# Inherited a mower



## chocolate-lab (Feb 8, 2008)

Well fellas, I inherited another craftsman, this is a 12hp, Model # 917.254920. It has a 38" mower deck on it, and it runs good. I have two questions, It has 18x8.50-8 tires on it, anybody know if I were to put 20x8.00-8 tires on would it rub on the fenders or mowing deck???? Also, I can't keep the battery charged, its a good battery, but it won't charge enough to start again later while the Lt(little tractor) is running, is there a voltage reg? and how many cranking amps should the battery have??? Your insight in these crazy questions of mine would be much appreciatted. Thankstiphat


----------



## chrpmaster (May 5, 2004)

I would measure the clearance between the current tires and the fender. If you have a couple inches you should be fine. As I recall the 20 number has to do with the circumference of the tire. Obviously you are looking at a taller tire but if it is only "growing" by two inches spread around the circumference then the total height change should be negligible. 

As far as keeping the battery charged I would make sure all you electrical connections are clean and tight especially the ground wire. Are you running the engine wide open? Some engines require the higher RPM's for the charging system to produce enough power to recharge the battery. I think my LT battery is only around 200 cca. (can't remember and its raining right now so prefer not to go out and check).


Andy


----------



## Bill Kapaun (May 8, 2007)

Briggs has a plethora of various charging systems available for that series.

Looking at the ign switch for it, I would guess it doesn't have a VR, but simply a "charge diode".
What are the color(s) of the wire(s) coming from under the shroud and the color of the connector?

Depending on the configuration, you should get either 14, 28 or 40 VAC minimum from the wires when unplugged.

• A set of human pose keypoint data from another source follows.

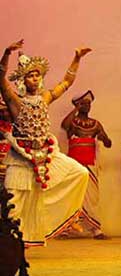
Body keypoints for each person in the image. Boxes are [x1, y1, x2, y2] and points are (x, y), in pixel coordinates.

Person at [0, 39, 90, 246]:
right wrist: (6, 54)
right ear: (23, 80)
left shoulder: (45, 97)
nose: (34, 78)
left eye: (37, 74)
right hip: (20, 158)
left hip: (46, 154)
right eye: (30, 75)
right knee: (13, 205)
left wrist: (76, 58)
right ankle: (8, 248)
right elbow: (1, 79)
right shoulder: (15, 101)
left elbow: (66, 83)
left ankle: (54, 224)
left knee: (80, 173)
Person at [60, 90, 112, 239]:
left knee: (93, 198)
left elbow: (108, 143)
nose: (87, 106)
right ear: (77, 105)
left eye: (89, 103)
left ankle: (96, 229)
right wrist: (75, 109)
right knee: (72, 196)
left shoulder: (96, 124)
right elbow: (64, 125)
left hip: (90, 164)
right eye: (83, 103)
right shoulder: (73, 122)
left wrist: (103, 139)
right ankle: (66, 229)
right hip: (74, 165)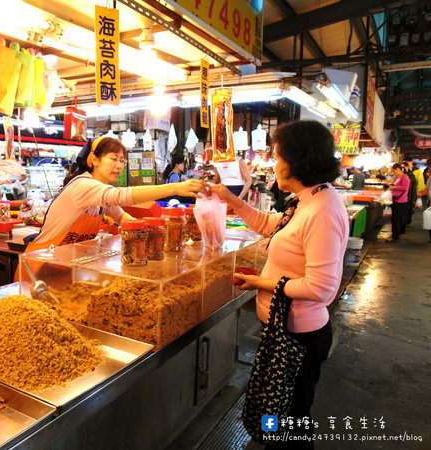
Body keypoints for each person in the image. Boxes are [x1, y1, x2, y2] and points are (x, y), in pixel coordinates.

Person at [212, 121, 349, 447]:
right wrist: (232, 201)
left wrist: (262, 282)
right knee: (278, 418)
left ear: (297, 159)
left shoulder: (323, 210)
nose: (273, 162)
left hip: (299, 337)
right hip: (282, 328)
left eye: (276, 155)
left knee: (290, 426)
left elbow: (322, 289)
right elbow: (273, 225)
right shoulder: (307, 199)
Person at [23, 136, 206, 253]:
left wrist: (160, 234)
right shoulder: (84, 185)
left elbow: (123, 218)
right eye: (113, 159)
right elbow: (120, 195)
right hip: (40, 264)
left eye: (122, 161)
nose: (119, 166)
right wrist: (174, 188)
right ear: (95, 160)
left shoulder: (100, 194)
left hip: (65, 262)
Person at [386, 163, 410, 243]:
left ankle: (395, 236)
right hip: (396, 200)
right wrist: (391, 185)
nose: (393, 173)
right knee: (396, 219)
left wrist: (393, 187)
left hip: (401, 201)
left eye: (394, 171)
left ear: (398, 169)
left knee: (396, 219)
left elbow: (405, 188)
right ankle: (396, 234)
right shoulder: (397, 177)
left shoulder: (405, 177)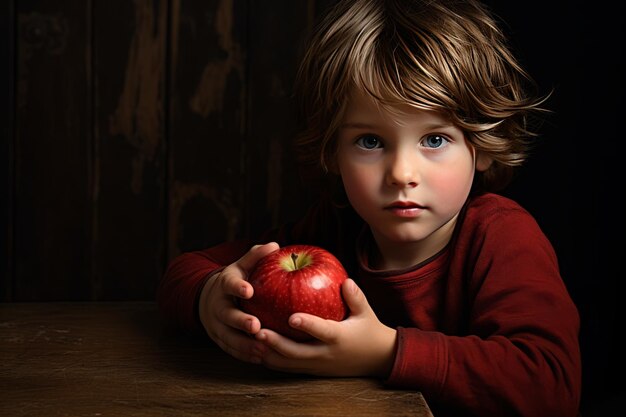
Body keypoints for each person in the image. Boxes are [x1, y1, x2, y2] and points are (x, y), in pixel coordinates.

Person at [157, 0, 581, 415]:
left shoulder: (500, 237)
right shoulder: (334, 231)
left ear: (482, 147)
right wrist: (209, 300)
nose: (401, 173)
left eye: (434, 139)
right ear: (332, 152)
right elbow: (185, 271)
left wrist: (385, 352)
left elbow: (550, 385)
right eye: (370, 142)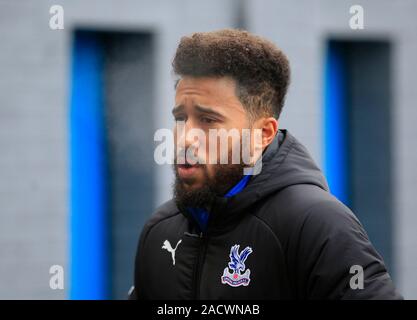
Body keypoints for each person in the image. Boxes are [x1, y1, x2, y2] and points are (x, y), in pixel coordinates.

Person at [130, 29, 402, 299]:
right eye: (180, 118)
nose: (185, 137)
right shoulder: (159, 232)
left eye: (208, 120)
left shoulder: (318, 226)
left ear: (262, 135)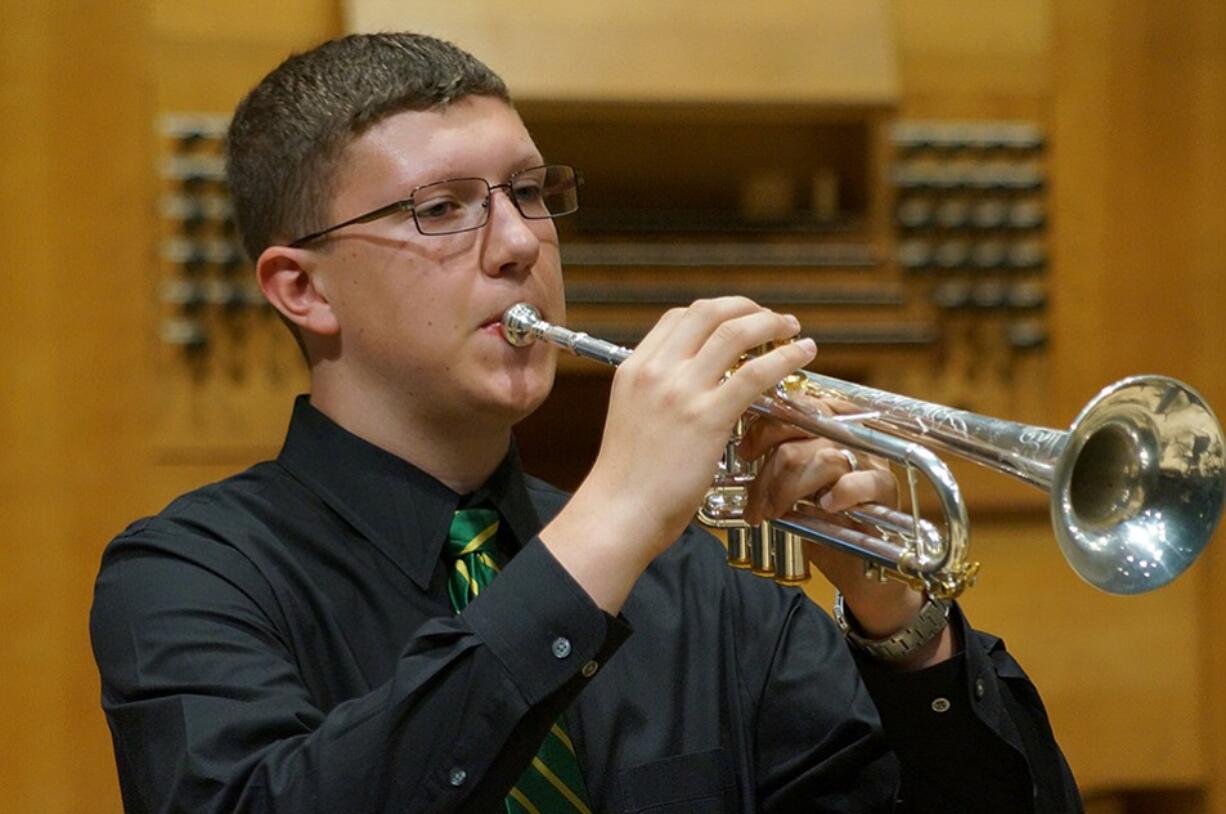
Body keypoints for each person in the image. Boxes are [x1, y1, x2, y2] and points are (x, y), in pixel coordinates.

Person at [90, 32, 1081, 813]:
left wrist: (906, 642)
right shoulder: (189, 576)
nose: (521, 242)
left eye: (528, 193)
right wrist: (608, 521)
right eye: (442, 208)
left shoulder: (699, 587)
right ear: (302, 287)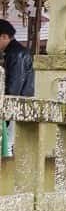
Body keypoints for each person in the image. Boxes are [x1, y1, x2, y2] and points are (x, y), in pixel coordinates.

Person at [1, 19, 34, 157]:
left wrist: (5, 113)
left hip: (16, 106)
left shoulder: (17, 54)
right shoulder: (13, 52)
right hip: (18, 104)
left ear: (4, 36)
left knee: (8, 145)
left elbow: (14, 87)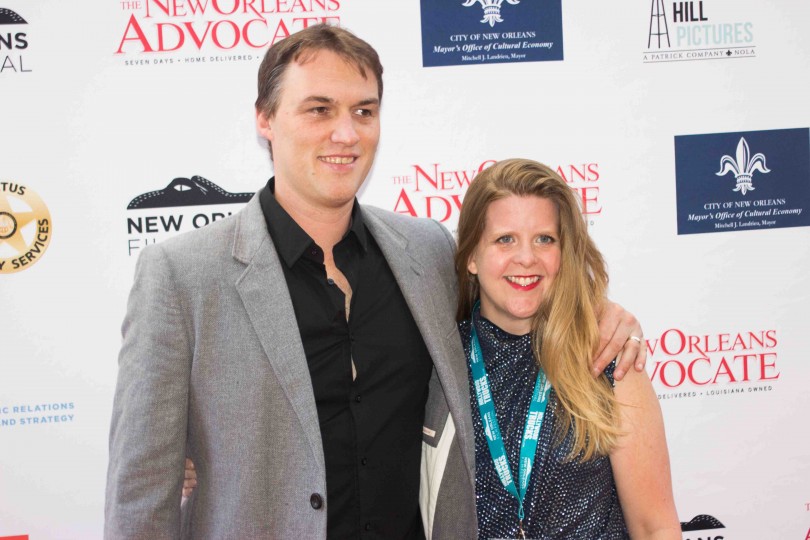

PS as a quick test, put the meter across the battery (engine running fast) in the AC mode. It should so little to no AC component in the V. If you have "a bunch" of AC, the diode is shorted.
In DC mode, you should have in the neighborhood of 14ish V.
If battery V pretty much stays the same, running or not then-
There is an open circuit. It could be the diode(which is probably part of the connector) or the wire from the diode/connector to the "L" terminal on the switch, the switch between "L" &"B" terminals, or the wire from "B" to the battery. The fuse should be in there somewhere too.


----------